A FA phospholipid profile and Western blot analysis of PKC were performed in left ventricles. Infarct size was assessed in anesthetized animals subjected to 20-min coronary artery occlusion and 3-hr reperfusion.

CIH decreased the n-6/n-3 PUFA ratio in all groups by 23% independently of the initial value set by various diets. The combination of n-3 diet and CIH had a stronger antiarrhythmic effect during reperfusion than the n-3 diet alone; this effect was less pronounced in rats fed the n-6 diet.

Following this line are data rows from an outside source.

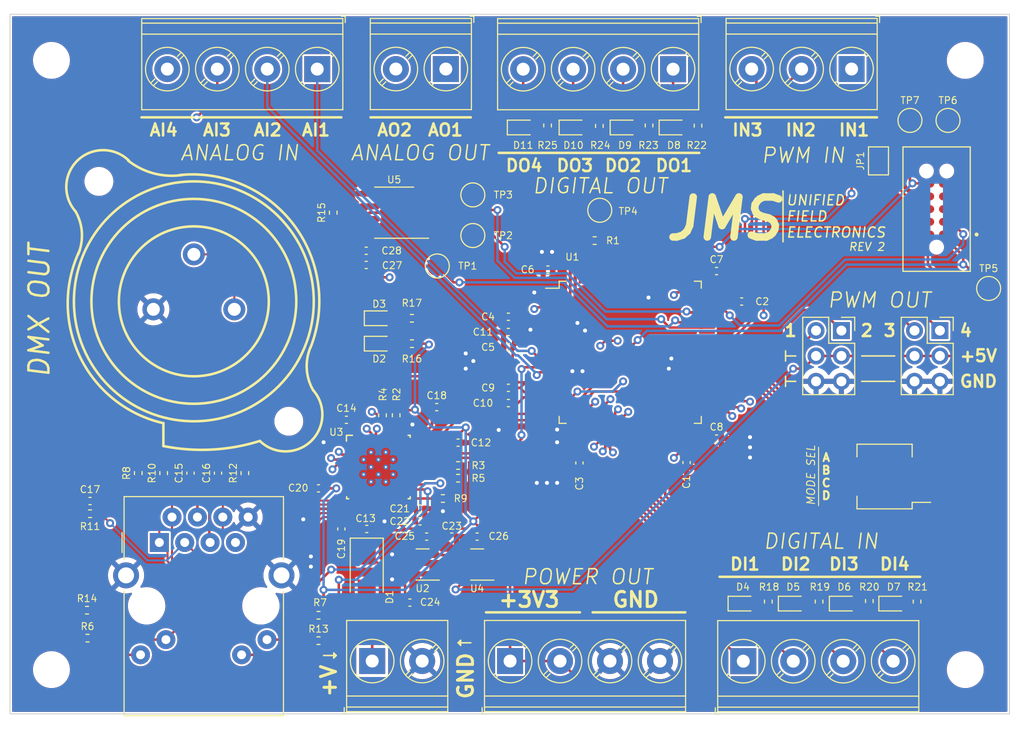
<source format=kicad_pcb>
(kicad_pcb (version 20211014) (generator pcbnew)

  (general
    (thickness 1.6)
  )

  (paper "A4")
  (layers
    (0 "F.Cu" signal)
    (1 "In1.Cu" signal)
    (2 "In2.Cu" signal)
    (31 "B.Cu" signal)
    (32 "B.Adhes" user "B.Adhesive")
    (33 "F.Adhes" user "F.Adhesive")
    (34 "B.Paste" user)
    (35 "F.Paste" user)
    (36 "B.SilkS" user "B.Silkscreen")
    (37 "F.SilkS" user "F.Silkscreen")
    (38 "B.Mask" user)
    (39 "F.Mask" user)
    (40 "Dwgs.User" user "User.Drawings")
    (41 "Cmts.User" user "User.Comments")
    (42 "Eco1.User" user "User.Eco1")
    (43 "Eco2.User" user "User.Eco2")
    (44 "Edge.Cuts" user)
    (45 "Margin" user)
    (46 "B.CrtYd" user "B.Courtyard")
    (47 "F.CrtYd" user "F.Courtyard")
    (48 "B.Fab" user)
    (49 "F.Fab" user)
    (50 "User.1" user)
    (51 "User.2" user)
    (52 "User.3" user)
    (53 "User.4" user)
    (54 "User.5" user)
    (55 "User.6" user)
    (56 "User.7" user)
    (57 "User.8" user)
    (58 "User.9" user)
  )

  (setup
    (stackup
      (layer "F.SilkS" (type "Top Silk Screen") (color "White"))
      (layer "F.Paste" (type "Top Solder Paste"))
      (layer "F.Mask" (type "Top Solder Mask") (color "Green") (thickness 0.01))
      (layer "F.Cu" (type "copper") (thickness 0.035))
      (layer "dielectric 1" (type "core") (thickness 0.48) (material "FR4") (epsilon_r 4.5) (loss_tangent 0.02))
      (layer "In1.Cu" (type "copper") (thickness 0.035))
      (layer "dielectric 2" (type "prepreg") (thickness 0.48) (material "FR4") (epsilon_r 4.5) (loss_tangent 0.02))
      (layer "In2.Cu" (type "copper") (thickness 0.035))
      (layer "dielectric 3" (type "core") (thickness 0.48) (material "FR4") (epsilon_r 4.5) (loss_tangent 0.02))
      (layer "B.Cu" (type "copper") (thickness 0.035))
      (layer "B.Mask" (type "Bottom Solder Mask") (color "Green") (thickness 0.01))
      (layer "B.Paste" (type "Bottom Solder Paste"))
      (layer "B.SilkS" (type "Bottom Silk Screen") (color "White"))
      (copper_finish "None")
      (dielectric_constraints no)
    )
    (pad_to_mask_clearance 0)
    (grid_origin 167.437318 94.854783)
    (pcbplotparams
      (layerselection 0x00010fc_ffffffff)
      (disableapertmacros false)
      (usegerberextensions false)
      (usegerberattributes true)
      (usegerberadvancedattributes true)
      (creategerberjobfile true)
      (svguseinch false)
      (svgprecision 6)
      (excludeedgelayer true)
      (plotframeref false)
      (viasonmask false)
      (mode 1)
      (useauxorigin false)
      (hpglpennumber 1)
      (hpglpenspeed 20)
      (hpglpendiameter 15.000000)
      (dxfpolygonmode true)
      (dxfimperialunits true)
      (dxfusepcbnewfont true)
      (psnegative false)
      (psa4output false)
      (plotreference true)
      (plotvalue true)
      (plotinvisibletext false)
      (sketchpadsonfab false)
      (subtractmaskfromsilk false)
      (outputformat 1)
      (mirror false)
      (drillshape 1)
      (scaleselection 1)
      (outputdirectory "")
    )
  )

  (net 0 "")
  (net 1 "GND")
  (net 2 "Net-(U1-Pad49)")
  (net 3 "Net-(U1-Pad73)")
  (net 4 "+3V3")
  (net 5 "Net-(C18-Pad1)")
  (net 6 "Net-(C19-Pad1)")
  (net 7 "Net-(C21-Pad1)")
  (net 8 "/PWM_OUT_1")
  (net 9 "+5V")
  (net 10 "/PWM_OUT_2")
  (net 11 "/PWM_OUT_3")
  (net 12 "/DIN_1")
  (net 13 "/DIN_2")
  (net 14 "/DIN_3")
  (net 15 "/DIN_4")
  (net 16 "/AIN_1")
  (net 17 "/AIN_2")
  (net 18 "/AIN_3")
  (net 19 "/AIN_4")
  (net 20 "/PWM_IN_1")
  (net 21 "/PWM_IN_2")
  (net 22 "/PWM_IN_3")
  (net 23 "/DOUT_1")
  (net 24 "/DOUT_2")
  (net 25 "/DOUT_3")
  (net 26 "/DOUT_4")
  (net 27 "/AOUT_1")
  (net 28 "/AOUT_2")
  (net 29 "Net-(J11-PadL1)")
  (net 30 "/ethernet/LED_SPEED")
  (net 31 "/ethernet/LED_LINK")
  (net 32 "Net-(J11-PadL4)")
  (net 33 "/ethernet/TD+")
  (net 34 "/ethernet/TD-")
  (net 35 "/ethernet/RD+")
  (net 36 "/ethernet/RD-")
  (net 37 "unconnected-(J11-PadR7)")
  (net 38 "Net-(U1-Pad94)")
  (net 39 "Net-(R2-Pad1)")
  (net 40 "/ETH_MDIO")
  (net 41 "/ETH_CRS_DV")
  (net 42 "Net-(R5-Pad1)")
  (net 43 "Net-(R9-Pad1)")
  (net 44 "/SEL_D")
  (net 45 "/SEL_C")
  (net 46 "/SEL_B")
  (net 47 "/SEL_A")
  (net 48 "unconnected-(U1-Pad3)")
  (net 49 "unconnected-(U1-Pad5)")
  (net 50 "unconnected-(U1-Pad7)")
  (net 51 "unconnected-(U1-Pad8)")
  (net 52 "unconnected-(U1-Pad9)")
  (net 53 "unconnected-(U1-Pad12)")
  (net 54 "unconnected-(U1-Pad13)")
  (net 55 "/ETH_MDC")
  (net 56 "unconnected-(U1-Pad18)")
  (net 57 "/ETH_CLK_50MHz")
  (net 58 "unconnected-(U1-Pad26)")
  (net 59 "unconnected-(U1-Pad31)")
  (net 60 "/ETH_RXD0")
  (net 61 "/ETH_RXD1")
  (net 62 "unconnected-(U1-Pad37)")
  (net 63 "/DIN1_LED")
  (net 64 "/DIN2_LED")
  (net 65 "/DIN3_LED")
  (net 66 "/DIN4_LED")
  (net 67 "unconnected-(U1-Pad46)")
  (net 68 "unconnected-(U1-Pad47)")
  (net 69 "/ETH_TX_EN")
  (net 70 "/ETH_TXD0")
  (net 71 "/ETH_TXD1")
  (net 72 "unconnected-(U1-Pad54)")
  (net 73 "/PWM_OUT_4")
  (net 74 "unconnected-(U1-Pad64)")
  (net 75 "unconnected-(U1-Pad65)")
  (net 76 "unconnected-(U1-Pad67)")
  (net 77 "/DMX_TX")
  (net 78 "/DMX_RX")
  (net 79 "/DMX_TX_EN")
  (net 80 "/SWDIO")
  (net 81 "/SWCLK")
  (net 82 "unconnected-(U1-Pad77)")
  (net 83 "unconnected-(U1-Pad78)")
  (net 84 "unconnected-(U1-Pad79)")
  (net 85 "unconnected-(U1-Pad80)")
  (net 86 "unconnected-(U1-Pad85)")
  (net 87 "unconnected-(U1-Pad86)")
  (net 88 "unconnected-(U1-Pad87)")
  (net 89 "unconnected-(U1-Pad88)")
  (net 90 "unconnected-(U1-Pad89)")
  (net 91 "unconnected-(U1-Pad90)")
  (net 92 "unconnected-(U1-Pad91)")
  (net 93 "unconnected-(U1-Pad92)")
  (net 94 "unconnected-(U1-Pad93)")
  (net 95 "unconnected-(U1-Pad95)")
  (net 96 "unconnected-(U1-Pad96)")
  (net 97 "unconnected-(U3-Pad10)")
  (net 98 "unconnected-(U3-Pad9)")
  (net 99 "unconnected-(U3-Pad8)")
  (net 100 "unconnected-(U3-Pad7)")
  (net 101 "unconnected-(U3-Pad6)")
  (net 102 "unconnected-(U3-Pad2)")
  (net 103 "unconnected-(U3-Pad41)")
  (net 104 "unconnected-(U3-Pad39)")
  (net 105 "unconnected-(U3-Pad38)")
  (net 106 "unconnected-(U3-Pad35)")
  (net 107 "unconnected-(U3-Pad34)")
  (net 108 "unconnected-(U3-Pad31)")
  (net 109 "unconnected-(U3-Pad27)")
  (net 110 "unconnected-(U1-Pad70)")
  (net 111 "/12V_D")
  (net 112 "+12V")
  (net 113 "/STATUS_LED")
  (net 114 "Net-(D2-Pad2)")
  (net 115 "Net-(D3-Pad2)")
  (net 116 "Net-(D4-Pad2)")
  (net 117 "Net-(D5-Pad2)")
  (net 118 "Net-(D6-Pad2)")
  (net 119 "Net-(D7-Pad2)")
  (net 120 "Net-(D8-Pad2)")
  (net 121 "Net-(D9-Pad2)")
  (net 122 "Net-(D10-Pad2)")
  (net 123 "Net-(D11-Pad2)")
  (net 124 "/DMX/DMX-")
  (net 125 "/DMX/DMX+")
  (net 126 "Net-(J12-Pad7)")
  (net 127 "/NRST")
  (net 128 "unconnected-(J12-Pad5)")
  (net 129 "unconnected-(U1-Pad1)")
  (net 130 "unconnected-(U1-Pad2)")
  (net 131 "unconnected-(U1-Pad97)")
  (net 132 "unconnected-(U1-Pad98)")

  (footprint "Resistor_SMD:R_0402_1005Metric" (layer "F.Cu") (at 107.7468 112.4204))

  (footprint "LED_SMD:LED_0603_1608Metric" (layer "F.Cu") (at 136.9315 82.9564))

  (footprint "Resistor_SMD:R_0402_1005Metric" (layer "F.Cu") (at 112.8268 95.9104 90))

  (footprint "Diode_SMD:D_SMA" (layer "F.Cu") (at 135.6868 105.8164 -90))

  (footprint "Resistor_SMD:R_0402_1005Metric" (layer "F.Cu") (at 130.8608 112.6744))

  (footprint "Resistor_SMD:R_0402_1005Metric" (layer "F.Cu") (at 190.754 108.7628 90))

  (footprint "Resistor_SMD:R_0402_1005Metric" (layer "F.Cu") (at 107.698 109.6264))

  (footprint "LED_SMD:LED_0603_1608Metric" (layer "F.Cu") (at 183.4643 108.966))

  (footprint "Package_TO_SOT_SMD:SOT-23" (layer "F.Cu") (at 141.2748 105.0544 180))

  (footprint "Resistor_SMD:R_0402_1005Metric" (layer "F.Cu") (at 158.496 72.644))

  (footprint "Package_QFP:LQFP-100_14x14mm_P0.5mm" (layer "F.Cu") (at 162.052 83.82))

  (footprint "MountingHole:MountingHole_3.2mm_M3" (layer "F.Cu") (at 195.58 54.61))

  (footprint "Capacitor_SMD:C_0402_1005Metric" (layer "F.Cu") (at 144.8308 92.8624))

  (footprint "LED_SMD:LED_0603_1608Metric" (layer "F.Cu") (at 136.9315 80.4164))

  (footprint "Capacitor_SMD:C_0402_1005Metric" (layer "F.Cu") (at 142.690964 89.3064))

  (footprint "Connector_PinSocket_2.54mm:PinSocket_2x03_P2.54mm_Vertical" (layer "F.Cu") (at 193.040518 81.646783))

  (footprint "TerminalBlock_Phoenix:TerminalBlock_Phoenix_PT-1,5-2-5.0-H_1x02_P5.00mm_Horizontal" (layer "F.Cu") (at 136.2348 114.7144))

  (footprint "MountingHole:MountingHole_3.2mm_M3" (layer "F.Cu") (at 104.14 54.61))

  (footprint "Capacitor_SMD:C_0402_1005Metric" (layer "F.Cu") (at 170.688 92.456))

  (footprint "Resistor_SMD:R_0402_1005Metric" (layer "F.Cu") (at 137.2616 90.1192 90))

  (footprint "Capacitor_SMD:C_0402_1005Metric" (layer "F.Cu") (at 149.86 83.312 180))

  (footprint "Resistor_SMD:R_0402_1005Metric" (layer "F.Cu") (at 130.8608 110.1344 180))

  (footprint "TerminalBlock_Phoenix:TerminalBlock_Phoenix_PT-1,5-2-5.0-H_1x02_P5.00mm_Horizontal" (layer "F.Cu") (at 143.602018 55.476783 180))

  (footprint "Resistor_SMD:R_0402_1005Metric" (layer "F.Cu") (at 132.334 69.848 90))

  (footprint "Package_TO_SOT_SMD:SOT-23" (layer "F.Cu") (at 146.7358 105.0544 180))

  (footprint "Resistor_SMD:R_0402_1005Metric" (layer "F.Cu") (at 143.3068 98.4504))

  (footprint "TerminalBlock_Phoenix:TerminalBlock_Phoenix_PT-1,5-4-5.0-H_1x04_P5.00mm_Horizontal" (layer "F.Cu") (at 130.734318 55.484783 180))

  (footprint "Resistor_SMD:R_0402_1005Metric" (layer "F.Cu") (at 163.936343 61.121549 -90))

  (footprint "Resistor_SMD:R_0402_1005Metric" (layer "F.Cu") (at 158.9633 61.172049 -90))

  (footprint "TerminalBlock_Phoenix:TerminalBlock_Phoenix_PT-1,5-3-5.0-H_1x03_P5.00mm_Horizontal" (layer "F.Cu") (at 184.202018 55.476783 180))

  (footprint "Resistor_SMD:R_0402_1005Metric" (layer "F.Cu") (at 185.9788 108.712 90))

  (footprint "LED_SMD:LED_0603_1608Metric" (layer "F.Cu") (at 178.3588 108.966))

  (footprint "Resistor_SMD:R_0402_1005Metric" (layer "F.Cu") (at 153.7817 61.121249 -90))

  (footprint "LED_SMD:LED_0603_1608Metric" (layer "F.Cu") (at 166.4309 61.324449))

  (footprint "Resistor_SMD:R_0402_1005Metric" (layer "F.Cu") (at 140.206 80.4164 180))

  (footprint "MountingHole:MountingHole_3.2mm_M3" (layer "F.Cu") (at 195.58 115.57))

  (footprint "Resistor_SMD:R_0402_1005Metric" (layer "F.Cu") (at 175.8696 108.7628 90))

  (footprint "Project:Texas_Instruments-DP83848KSQ_NOPB-0" (layer "F.Cu") (at 136.8552 95.3008))

  (footprint "Resistor_SMD:R_0402_1005Metric" (layer "F.Cu") (at 115.3688 95.9104 90))

  (footprint "Capacitor_SMD:C_0402_1005Metric" (layer "F.Cu") (at 141.0208 99.4664))

  (footprint "Capacitor_SMD:C_0402_1005Metric" (layer "F.Cu") (at 120.8068 95.9104 90))

  (footprint "Capacitor_SMD:C_0402_1005Metric" (layer "F.Cu") (at 108.0008 98.7044))

  (footprint "Capacitor_SMD:C_0402_1005Metric" (layer "F.Cu")
    (tedit 5F68FEEE) (tstamp 6915910d-ac41-4b72-ad71-74d24eb981e1)
    (at 135.6868 101.4984 180)
    (descr "Capacitor SMD 0402 (1005 Metric), square (rectangular) end terminal, IPC_7351 nominal, (Body size source: IPC-SM-782 page 76, https://www.pcb-3d.com/wordpress/wp-content/uploads/ipc-sm-782a_amendment_1_and_2.pdf), generated with kicad-footprint-generator")
    (tags "capacitor")
    (property "Sheetfile" "ethernet.kicad_sch")
    (property "Sheetname" "ethernet")
    (path "/fd3bdeb0-1004-4094-81f9-f5f6a70d933f/a5790ef2-2363-4f9d-b045-328d35193ad9")
    (attr smd)
    (fp_text reference "C13" (at 0.107836 1.055617) (layer "F.SilkS")
      (effects (font (size 0.7 0.7) (thickness 0.1)))
      (tstamp 0efa942a-3f4e-42e1-a62a-9c1bf6ca3d77)
    )
    (fp_text value "0u1" (at 0 1.16) (layer "F.Fab")
      (effects (font (size 1 1) (thickness 0.15)))
      (tstamp 7c2b9ad9-ee30-4676-a1c4-b32275037f8e)
    )
    (fp_text user "${REFERENCE}" (at 0 0) (layer "F.Fab")
      (effects (font (size 0.25 0.25) (thickness 0.04)))
      (tstamp 6fbd2c31-53a7-4551-9a4e-4e6d0c9ea9ba)
    )
    (fp_line (start -0.107836 -0.36) (end 0.107836 -0.36) (layer "F.SilkS") (width 0.12) (tstamp 1ca41ca0-38bd-4d23-b475-fab93ce2011a))
    (fp_line (start -0.107836 0.36) (end 0.107836 0.36) (layer "F.SilkS") (width 0.12) (tstamp 5b4fad7d-d596-40a4-b18a-cd809c2481d2))
    (fp_line (start -0.91 0.46) (end -0.91 -0.46) (layer "F.CrtYd") (width 0.05) (tstamp 38090e8e-163a-4331-a820-822409378193))
    (fp_line (start -0.91 -0.46) (end 0.91 -0.46) (layer "F.CrtYd") (width 0.05) (tstamp 42183de0-541c-4322-8d19-02e294ba8bad))
    (fp_line (start 0.91 0.46) (end -0.91 0.46) (layer "F.CrtYd") (width 0.05) (tstamp 7d8182fd-bce1-4258-ba70-059e20de6e9b))
    (fp_line (start 0.91 -0.46) (end 0.91 0.46) (layer "F.CrtYd") (width 0.05) (tstamp 809a9e6d-5cf6-40bb-8fe4-bf10aee8118a))
    (fp_line (start -0.5 -0.25) (end 0.5 -0.25) (layer "F.Fab") (width 0.1) (tstamp 7dae9c6e-50ce-43ef-b7ae-372104b05a82))
    (fp_line (start -0.5 0.25) (end -0.5 -0.25) (layer "F.Fab") (width 0.1) (tstamp 91e49bcc-380d-46cf-b4df-222d77859b9b))
    (fp_line (start 0.5 0.25) (end -0.5 0.25) (layer "F.Fab") (width 0.1) (tstamp f9da1cd8-cfdb-4a42-b4e8-41a8d61fdbf3))
    (fp_line (start 0.5 -0.25) (end 0.5 0.25) (layer "F.Fab") (width 0.1) (tstamp fab3e686-e9fd-4022-b2d0-8fef7bc1f877))
    (pad "1" smd roundrect (at -0.48 0 180) (size 0.56 0.62) (layers
... [1172205 chars truncated]
</source>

The normoxic n-6 group exhibited smaller infarctions (by 22%) than the n-3 group. CIH decreased the infarct size in n-3 and SFA groups (by 20% and 23%, respectively) but not in the n6 group.

Unlike PKC epsilon, the abundance of PKC delta in the myocardial particulate fraction was increased by CIH except for the n-6 group. Myocardial infarct size was negatively correlated (r = -0.79) with the abundance of PKC delta in the particulate fraction.

We conclude that lipid diets modify the infarct size-limiting effect of CIH by a mechanism that involves the PKC delta-dependent pathway.